- _What you need to do_
Taking the data below line by line, count those that include the word "TaskManagers" and report the number alone.

- _Recorded data_
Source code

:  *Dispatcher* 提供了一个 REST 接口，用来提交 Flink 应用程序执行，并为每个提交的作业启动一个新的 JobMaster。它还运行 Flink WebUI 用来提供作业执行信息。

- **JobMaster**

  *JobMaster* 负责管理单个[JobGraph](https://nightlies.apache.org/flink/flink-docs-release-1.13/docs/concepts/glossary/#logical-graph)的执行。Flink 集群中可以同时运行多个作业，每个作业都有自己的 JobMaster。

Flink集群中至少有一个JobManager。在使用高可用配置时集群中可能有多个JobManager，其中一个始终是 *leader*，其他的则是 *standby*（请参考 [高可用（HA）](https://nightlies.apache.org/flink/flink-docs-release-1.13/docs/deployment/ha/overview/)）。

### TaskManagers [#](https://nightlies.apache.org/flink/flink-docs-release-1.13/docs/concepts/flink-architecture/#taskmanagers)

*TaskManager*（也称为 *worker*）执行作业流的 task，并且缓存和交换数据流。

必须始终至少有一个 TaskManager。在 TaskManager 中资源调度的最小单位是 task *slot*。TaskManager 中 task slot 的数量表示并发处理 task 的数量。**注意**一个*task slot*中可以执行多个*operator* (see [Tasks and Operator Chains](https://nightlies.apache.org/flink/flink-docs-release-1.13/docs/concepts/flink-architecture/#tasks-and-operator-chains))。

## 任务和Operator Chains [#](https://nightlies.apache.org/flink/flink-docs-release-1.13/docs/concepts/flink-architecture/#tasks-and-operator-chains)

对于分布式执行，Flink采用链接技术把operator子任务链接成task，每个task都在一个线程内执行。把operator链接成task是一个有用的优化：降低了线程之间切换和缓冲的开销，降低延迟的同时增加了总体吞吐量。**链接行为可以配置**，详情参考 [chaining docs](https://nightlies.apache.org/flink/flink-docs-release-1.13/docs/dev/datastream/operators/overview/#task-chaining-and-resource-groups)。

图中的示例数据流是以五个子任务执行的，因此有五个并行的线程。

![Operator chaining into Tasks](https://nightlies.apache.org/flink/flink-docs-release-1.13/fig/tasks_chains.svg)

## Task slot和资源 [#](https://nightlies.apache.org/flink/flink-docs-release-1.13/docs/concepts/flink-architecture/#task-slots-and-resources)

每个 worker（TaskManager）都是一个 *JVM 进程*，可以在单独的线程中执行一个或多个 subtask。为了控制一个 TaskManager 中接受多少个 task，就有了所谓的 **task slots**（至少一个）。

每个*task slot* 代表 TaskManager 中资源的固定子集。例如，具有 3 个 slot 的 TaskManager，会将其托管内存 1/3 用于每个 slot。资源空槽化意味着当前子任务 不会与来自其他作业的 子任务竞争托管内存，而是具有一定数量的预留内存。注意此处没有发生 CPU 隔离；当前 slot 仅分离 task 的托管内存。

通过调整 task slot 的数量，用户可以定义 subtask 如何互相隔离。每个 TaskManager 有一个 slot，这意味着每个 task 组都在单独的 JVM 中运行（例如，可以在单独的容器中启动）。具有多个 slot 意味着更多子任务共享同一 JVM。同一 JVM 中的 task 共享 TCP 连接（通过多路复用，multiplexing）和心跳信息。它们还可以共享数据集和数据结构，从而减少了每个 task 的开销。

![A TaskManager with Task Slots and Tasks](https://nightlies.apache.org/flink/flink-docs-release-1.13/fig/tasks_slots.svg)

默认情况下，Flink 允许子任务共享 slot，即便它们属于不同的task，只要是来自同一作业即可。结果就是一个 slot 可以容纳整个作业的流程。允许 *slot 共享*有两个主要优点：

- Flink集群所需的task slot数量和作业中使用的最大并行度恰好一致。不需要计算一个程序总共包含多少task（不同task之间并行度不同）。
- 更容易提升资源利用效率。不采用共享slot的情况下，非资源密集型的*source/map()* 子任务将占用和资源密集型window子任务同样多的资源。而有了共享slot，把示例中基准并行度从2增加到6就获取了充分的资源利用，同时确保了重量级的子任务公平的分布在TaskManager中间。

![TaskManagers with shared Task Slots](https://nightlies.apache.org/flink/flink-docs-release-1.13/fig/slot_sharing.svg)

- _Output for this task_
2